Безучастный, он лежал на узком тюфяке в слабо освещенной комнате. В сладковатом, остывшем дыме свет лился прозрачными сказочными лучами. Владелец этого притона, старый, толстый китаец Янг, в войлочных туфлях ходил взад и вперед по комнате вдоль стен, на которых, как полки, одна над другой были расположены койки; порой он, точно обращаясь к больным, нашептывал что-то на своем свое образном английском языке.
И, в самом деле, лежавшие на узких, устланных грязными пестрыми шелковыми подушками, койках были больными людьми: расслабленные, лихорадящие глаза их от яда загорались, сверкали, затем потухали, как только проходило опьянение. За сном наступало пробуждение, а с ним вялость и глухая усталость.
И наступил день, когда всем существом своим он жаждал яда, но нужных для этого долларов он не имел. Выразительным движением азиат протянул свою желтую руку с похожими на когти выхоленными ногтями.
— Деньги, сэр?
— Завтра.
— Так ничего не будет, сэр, — сказал Янг и покачал головой. — Если нет денег, ничего не будет, сэр.
— Ты получишь их завтра. Я забыл захватить.
Китаец хитро засмеялся.
— Так говорят все, сэр.
Джэк взглянул на одутловатое гладкое лицо с косым разрезом маленьких глаз. Он понял, что всецело зависит от этого желтого диавола, он чувствовал, как тело его, привыкшее к опиуму, всеми фибрами своими жаждет яда.
Он молча положил свои золотые часы в протянутую руку.
Наступил день, когда Джэк уже не в силах был покинуть маленький грязный притон. Он больше ничего не помнил, он все забыл! Молчаливо и неподвижно лежал он на своей койке, устремив мутный взгляд в слабо освещенную комнату. Его лихорадило; неотступная мысль сверли а его мозг: как бы раздобыть хоть немного того яда, который он так жаждал.

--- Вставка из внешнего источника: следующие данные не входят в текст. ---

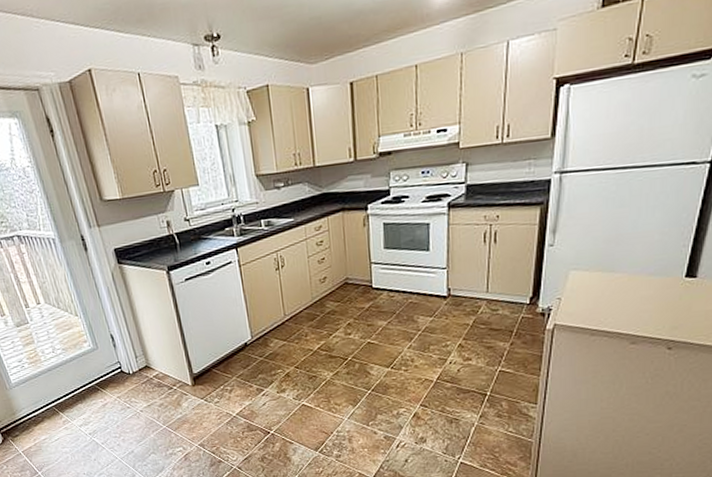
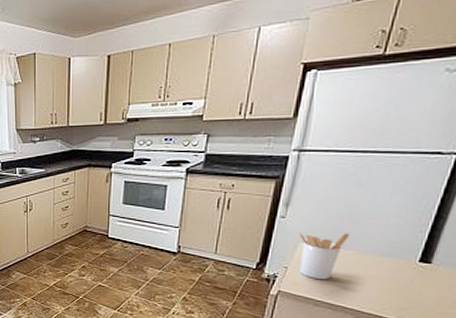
utensil holder: none [568,255,618,308] -> present [298,232,350,280]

Китайцу Янгу все это было знакомо. Джэк был не первым. Для таких случаев у Янга было испытанное средство; он знал, как легко можно, без излишних хлопот и неприятностей, освободиться от гостя.
Внезапно он стал приветлив и, как бы сочувствуя мукам несчастного, подарил ему яду. Тот жадно закурил, всей грудью втягивая в себя одурманивающие пары, и вскоре его ослабленное тело погрузилось в глубокий, как смерть, сон.